*INPUT*
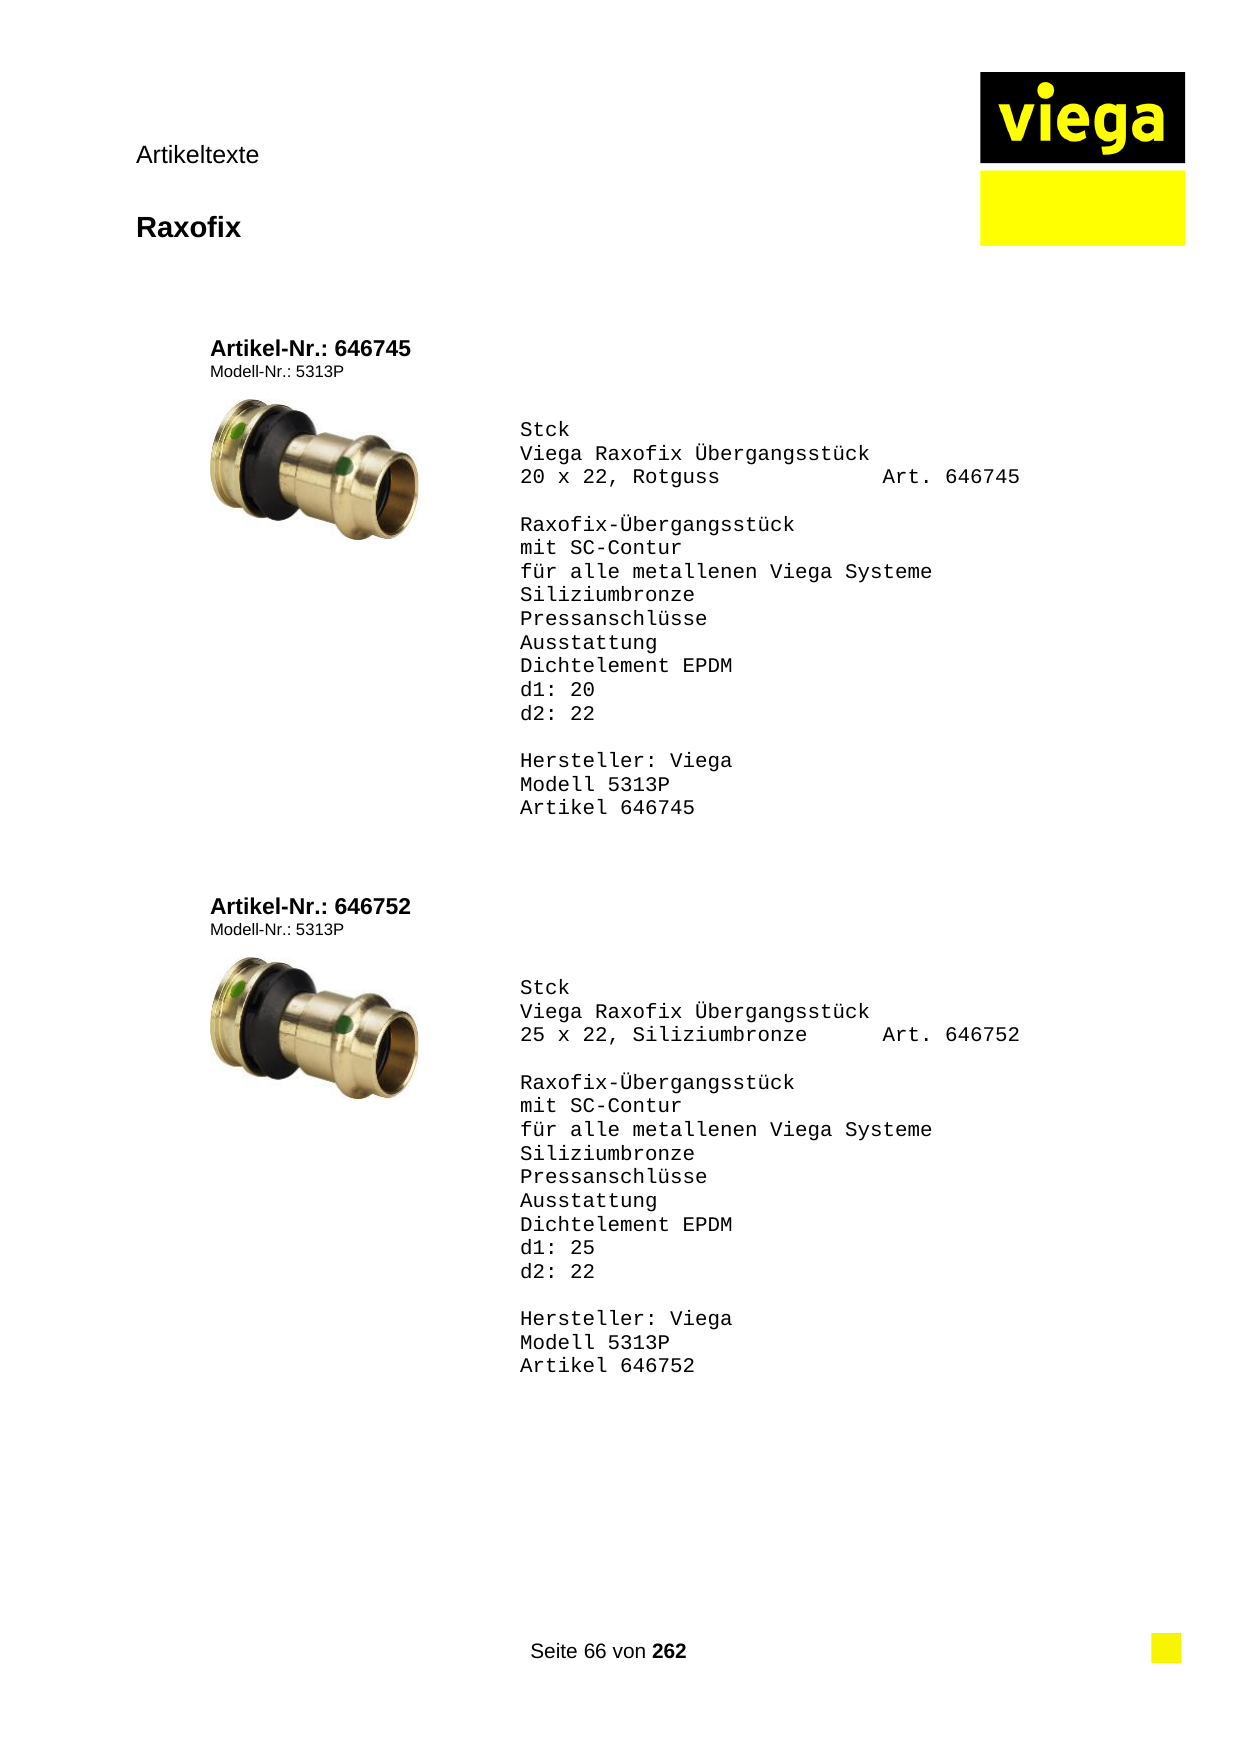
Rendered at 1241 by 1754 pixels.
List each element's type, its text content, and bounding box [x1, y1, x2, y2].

text Modell-Nr.: 5313P [210, 361, 1181, 381]
text Artikel-Nr.: 646745 [210, 335, 1181, 361]
text Hersteller: Viega [520, 750, 1181, 774]
text Ausstattung [520, 1190, 1181, 1213]
text Dichtelement EPDM [520, 1213, 1181, 1237]
text Modell 5313P [520, 774, 1181, 797]
text Artikel-Nr.: 646752 [210, 893, 1181, 919]
text Viega Raxofix Übergangsstück [520, 443, 1181, 466]
text Pressanschlüsse [520, 1166, 1181, 1190]
text 20 x 22, Rotguss Art. 646745 [520, 466, 1181, 490]
picture [980, 72, 1186, 246]
text Stck [520, 419, 1181, 443]
text d2: 22 [520, 1261, 1181, 1284]
text d1: 20 [520, 679, 1181, 703]
text d1: 25 [520, 1237, 1181, 1261]
text Viega Raxofix Übergangsstück [520, 1001, 1181, 1024]
picture [1151, 1633, 1182, 1663]
text d2: 22 [520, 703, 1181, 726]
text für alle metallenen Viega Systeme [520, 1119, 1181, 1143]
text Dichtelement EPDM [520, 655, 1181, 679]
text Artikel 646752 [520, 1355, 1181, 1379]
text mit SC-Contur [520, 1095, 1181, 1119]
text Siliziumbronze [520, 584, 1181, 608]
text Ausstattung [520, 632, 1181, 655]
text Raxofix-Übergangsstück [520, 513, 1181, 537]
text Raxofix-Übergangsstück [520, 1072, 1181, 1095]
text Artikel 646745 [520, 797, 1181, 821]
text mit SC-Contur [520, 537, 1181, 561]
picture [210, 399, 419, 540]
text Pressanschlüsse [520, 608, 1181, 632]
text 25 x 22, Siliziumbronze Art. 646752 [520, 1024, 1181, 1048]
text Modell-Nr.: 5313P [210, 919, 1181, 939]
text für alle metallenen Viega Systeme [520, 561, 1181, 584]
text Hersteller: Viega [520, 1308, 1181, 1332]
picture [210, 957, 419, 1099]
text Modell 5313P [520, 1332, 1181, 1355]
text Siliziumbronze [520, 1143, 1181, 1166]
text Stck [520, 977, 1181, 1001]
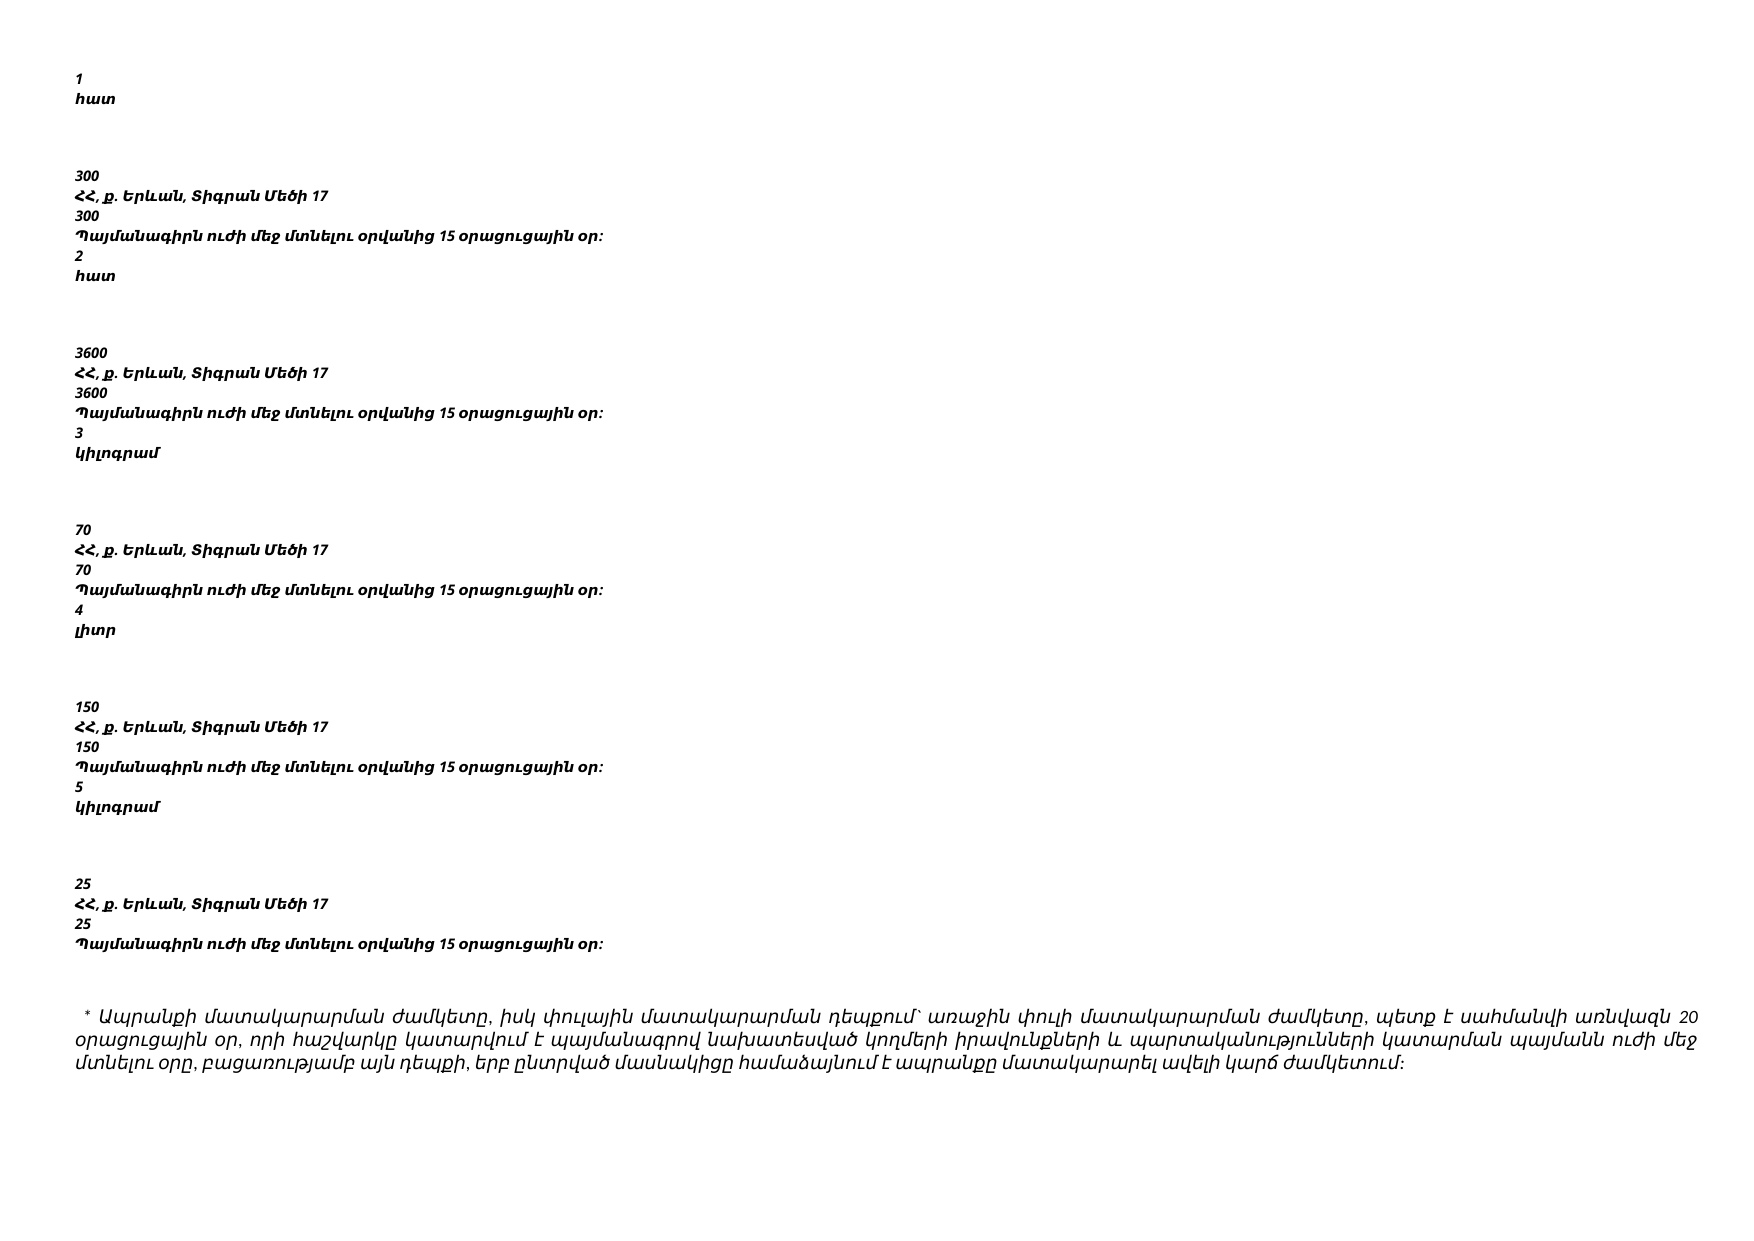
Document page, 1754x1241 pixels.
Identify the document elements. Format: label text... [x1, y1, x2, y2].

text * Ապրանքի մատակարարման ժամկետը, իսկ փուլային մատակարարման դեպքում` առաջին փուլի մատակարարման ժամկետը, պետք է սահմանվի առնվազն 20 օրացուցային օր, որի հաշվարկը կատարվում է պայմանագրով նախատեսված կողմերի իրավունքների և պարտականությունների կատարման պայմանն ուժի մեջ մտնելու օրը, բացառությամբ այն դեպքի, երբ ընտրված մասնակիցը համաձայնում է ապրանքը մատակարարել ավելի կարճ ժամկետում: [75, 1005, 1698, 1074]
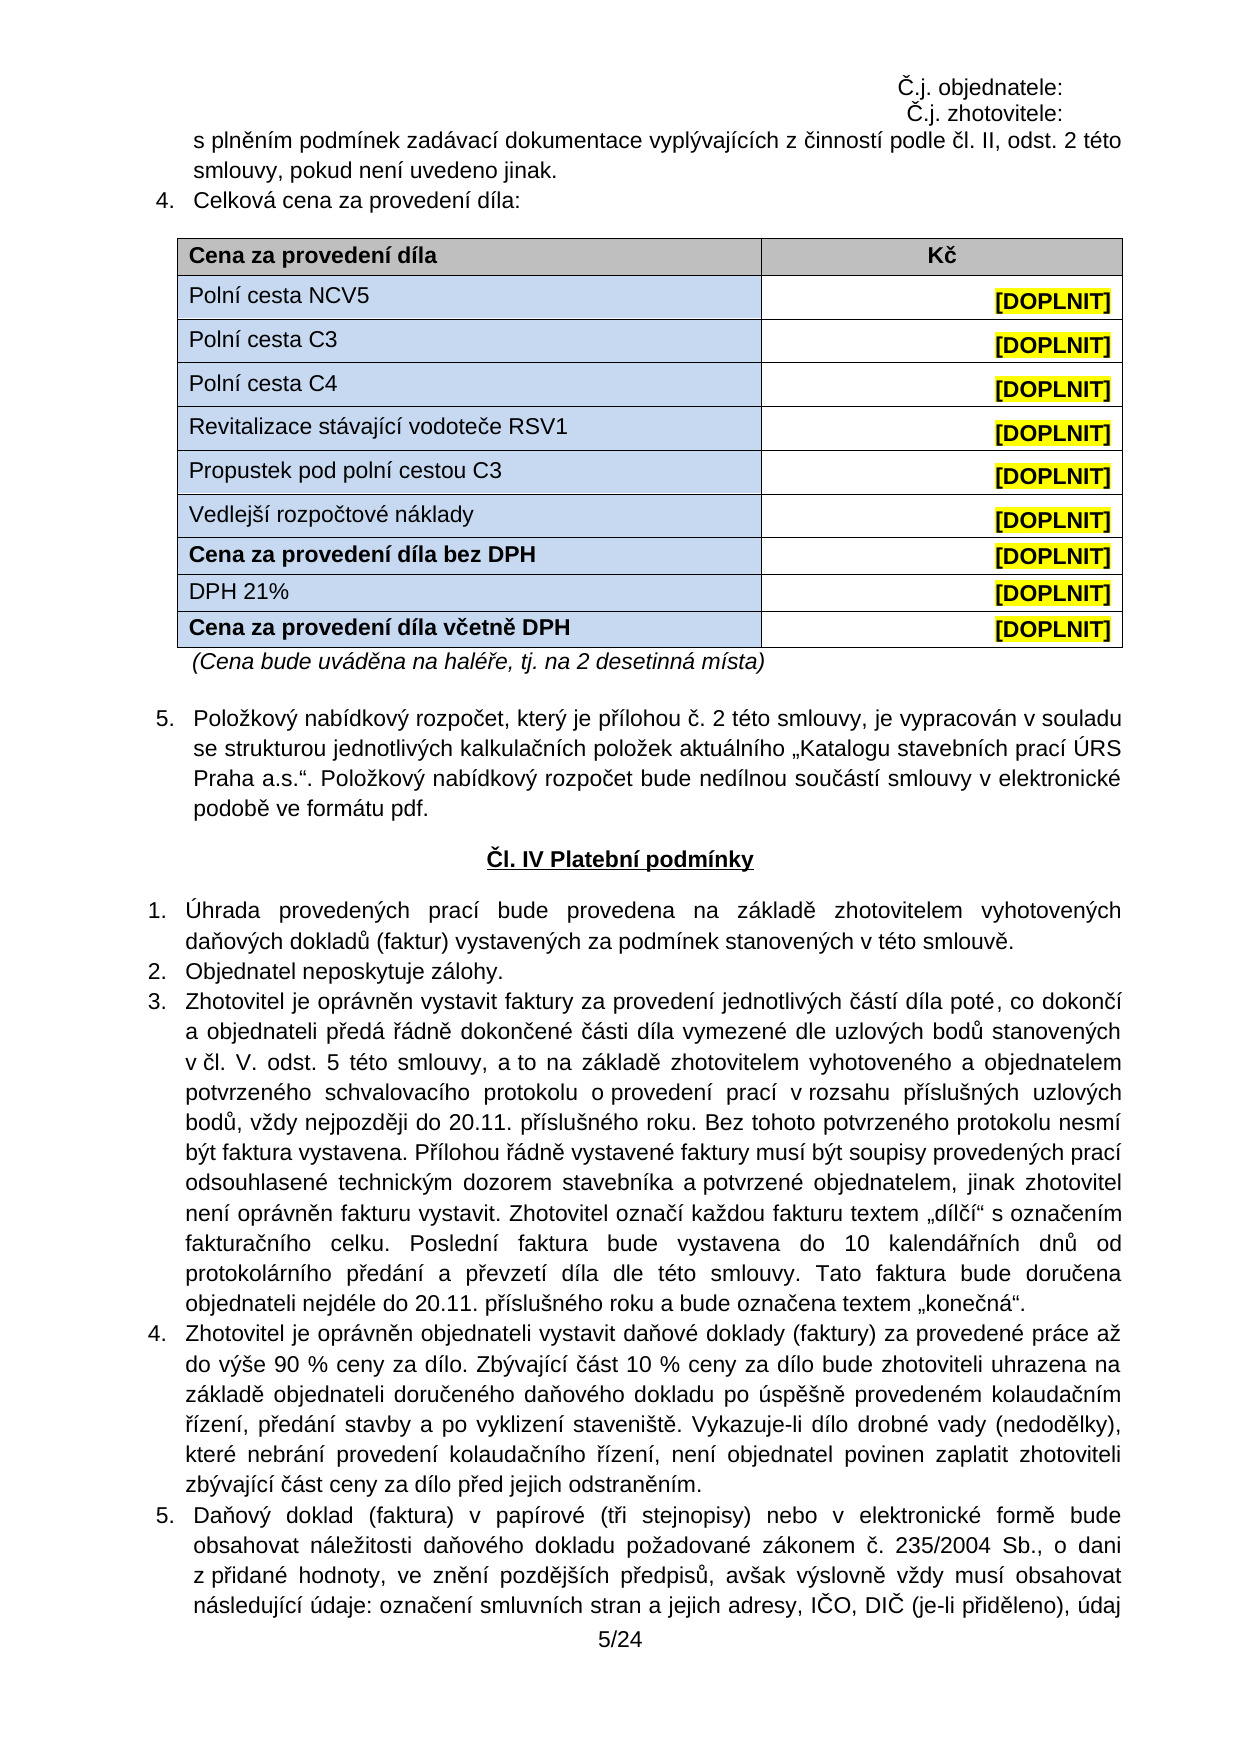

*DIRECTIONS FOR THIS TASK*
Wherever the word "Systeme" appears in the data, return the whole line.

*SOLVED EXERCISE*
text für alle metallenen Viega Systeme [520, 1119, 1181, 1143]
text für alle metallenen Viega Systeme [520, 561, 1181, 584]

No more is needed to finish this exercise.